Selama perjalanan ke kamar mandi tidak ada yang aneh baik saat turun tangga atau di kamar
mandi, namun aku masih belum lega sepenuhnya karena masih harus melewati perjalanan
kembali menuju surga dunia, yaitu kasur. Aku keluar kamar mandi dengan rasa agak terancam
lalu menaiki tangga dengan rasa takut yang tak berasal. Ketika aku sudah sampai disisi lain
tangga disanalah aku menginjak si Bayang suram, dalam sekejap aku sempat berpikir positif
kalau itu cuman kucing hitam tapi sayang bukan meong-an kesakitan yang kudapatkan akan
tetapi angin kencang yang menghempas tubuh, aku makin yakin kalau itu adalah Bayang suram
karena ia tidak kabur dengan cara berlari, yaitu melangkahkan kaki dengan cepat setelah kuinjak.

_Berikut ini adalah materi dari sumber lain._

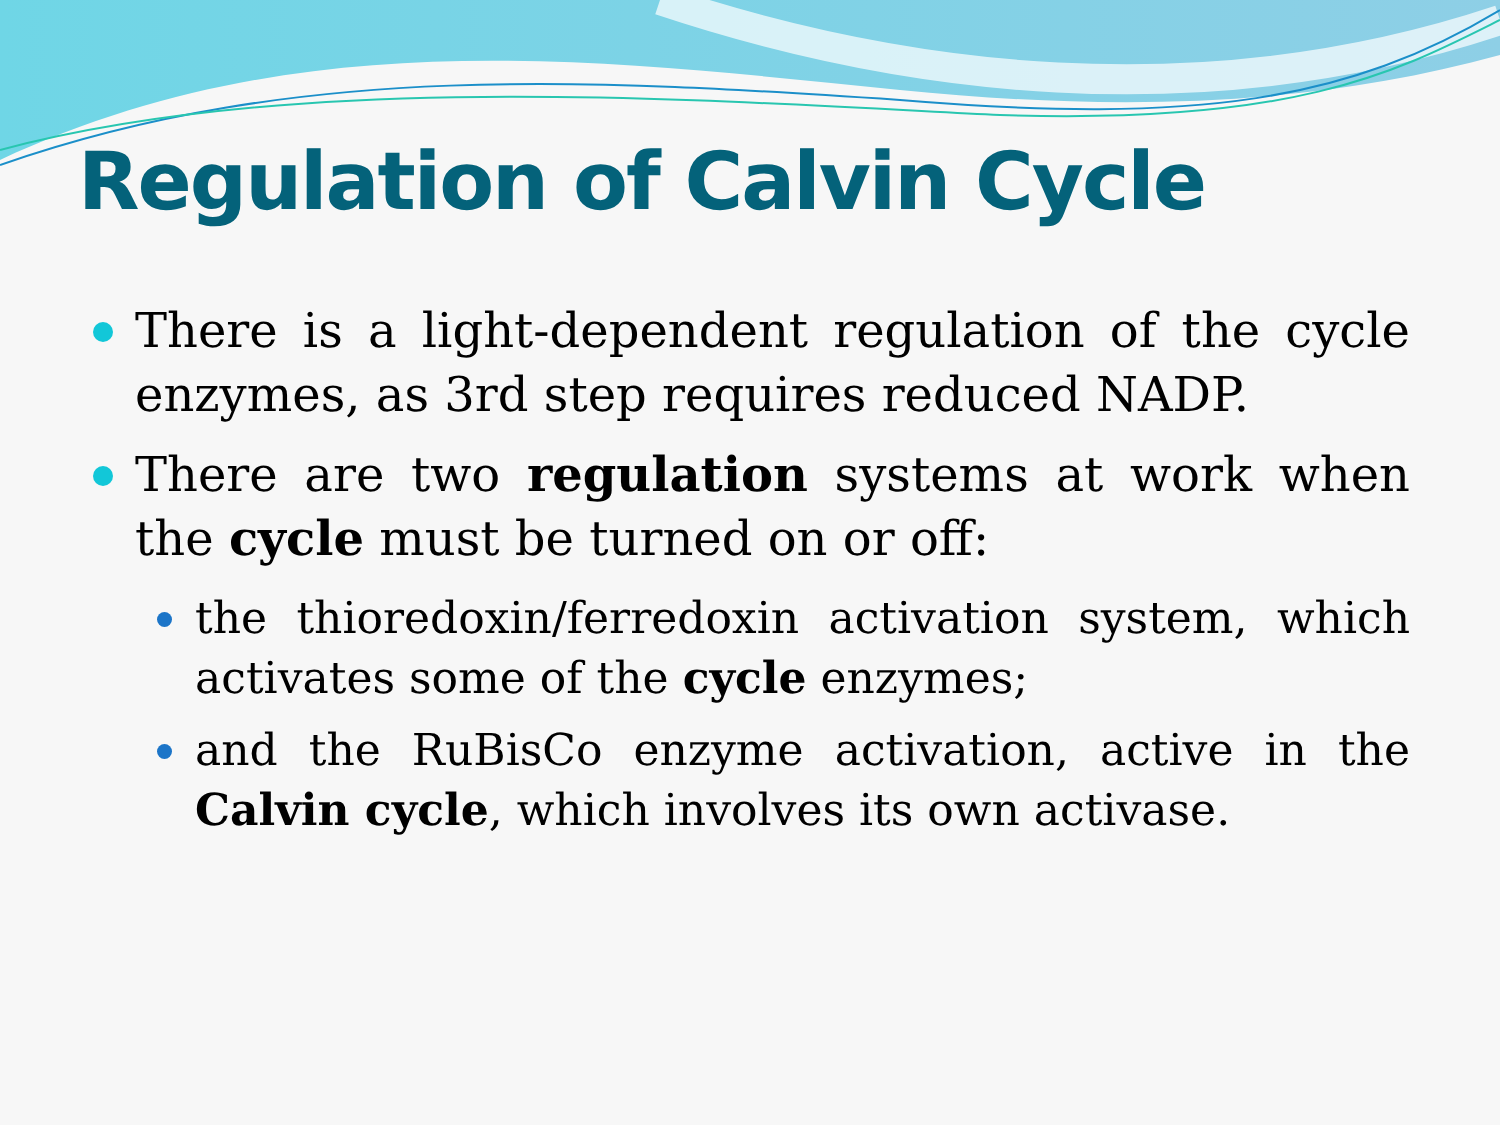Regulation of Calvin Cycle
There is a light-dependent regulation of the cycle enzymes, as 3rd step requires reduced NADP.
There are two regulation systems at work when the cycle must be turned on or off:
the thioredoxin/ferredoxin activation system, which activates some of the cycle enzymes;
and the RuBisCo enzyme activation, active in the Calvin cycle, which involves its own activase.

Tapi dia melayang dengan cepat lagi mulus diatas permukaan tanah, pergi dengan cepat
menghilang dari pandangan ke gelap gulita malam. Aku tersentak dan langsung berlari menaiki
tangga dengan keinginan berteriak sekeras mungkin tapi suaraku tidak keluar semua alias
tertahan, diantara shock sehabis bertemu Bayang suram dan juga terpikir tak ingin ada santri
yang terbangun karena teriakanku karena aku bisa mati karena malu dianggap penakut sebab
membangunkan seluruh santri hanya karena bertemu Bayang suram. Mereka bisa berkata begitu
karena belum pernah berhadapan langsung.

Dan aku terus berlari sampai akhirnya tiba di asrama dengan tarikan nafas yang terburu-
buru dan muka pucat pasi. Disanalah aku bertemu dua temanku yang belum tidur sedang main
handphone, tidak dititip, wajar karena baru saja habis liburan. Mereka keheranan melihatku yang
seperti habis dikejar harimau, mereka bertanya padaku “kau kenapa?”, aku diam tak menjawab
karena sudah tidak memiliki tenaga lagi untuk mengeluarkan biar sepatah kata. Aku pun
langsung naik keatas ranjang lalu melihat kearah jam yang ternyata masih menunjukkan pukul
22:00, pantas saja temanku masih bangun. Sial kataku, kalau saja aku mengetahui kalau masih
belum larut malam dan masih ada santri yang terbangun tentu saja aku akan merasa agak tenang
dan tidak ketakutan. Tapi itu sudah terlambat karena waktu tak bisa diulang lagi, aku meringkuk
ketakutan diatas kasur selepas kejadian itu dan kesulitan untuk tidur biar pada akhirnya tertidur
juga. Kejadian itu membekas dengan kuat di dalam otak dan menjadi trauma yang cukup dalam,
menyiksa otak dan memunculkan imajinasi-imajinasi liar setahun lamanya. Menjadikan aku
seorang bocah penakut lagi. Menjadikan semua latihan itu hilang tak berbekas. Sial! pelatihanku
selama setahun digagalkan oleh satu Bayang suram di satu malam.